=== Task description ===
Please locate each line in the records below that contains the string "viewBox", and copy those lines in full.

=== Dataset records ===

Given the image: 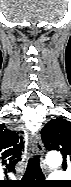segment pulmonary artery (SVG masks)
<instances>
[{"label":"pulmonary artery","instance_id":"e3ab8cb5","mask_svg":"<svg viewBox=\"0 0 71 187\" xmlns=\"http://www.w3.org/2000/svg\"><path fill=\"white\" fill-rule=\"evenodd\" d=\"M63 178V174L61 172H53L50 176V180H60Z\"/></svg>","mask_w":71,"mask_h":187}]
</instances>
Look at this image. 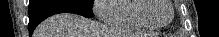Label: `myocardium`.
I'll return each mask as SVG.
<instances>
[{"label": "myocardium", "instance_id": "obj_1", "mask_svg": "<svg viewBox=\"0 0 219 37\" xmlns=\"http://www.w3.org/2000/svg\"><path fill=\"white\" fill-rule=\"evenodd\" d=\"M166 2L168 3V5L171 8V17L168 21L163 22V23H156L148 17L147 13L154 6L153 1H151V0H140L138 10H137L138 16L140 17V19L142 21H144L147 25H149L151 27H154V28L165 27V26L169 25L172 22V20L174 19V16H175V9L173 7L172 2L170 0H166Z\"/></svg>", "mask_w": 219, "mask_h": 37}]
</instances>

=== Solution ===
[{"label":"pulmonary artery","instance_id":"e3ab8cb5","mask_svg":"<svg viewBox=\"0 0 71 187\" xmlns=\"http://www.w3.org/2000/svg\"><path fill=\"white\" fill-rule=\"evenodd\" d=\"M63 178V174L61 172H53L50 176V180H60Z\"/></svg>","mask_w":71,"mask_h":187}]
[{"label": "myocardium", "instance_id": "obj_1", "mask_svg": "<svg viewBox=\"0 0 219 37\" xmlns=\"http://www.w3.org/2000/svg\"><path fill=\"white\" fill-rule=\"evenodd\" d=\"M166 2L168 3V5L171 8V17L168 21L163 22V23H156L148 17L147 13L154 6L153 1H151V0H140L138 10H137L138 16L140 17V19L142 21H144L147 25H149L151 27H154V28L165 27V26L169 25L172 22V20L174 19V16H175V9L173 7L172 2L170 0H166Z\"/></svg>", "mask_w": 219, "mask_h": 37}]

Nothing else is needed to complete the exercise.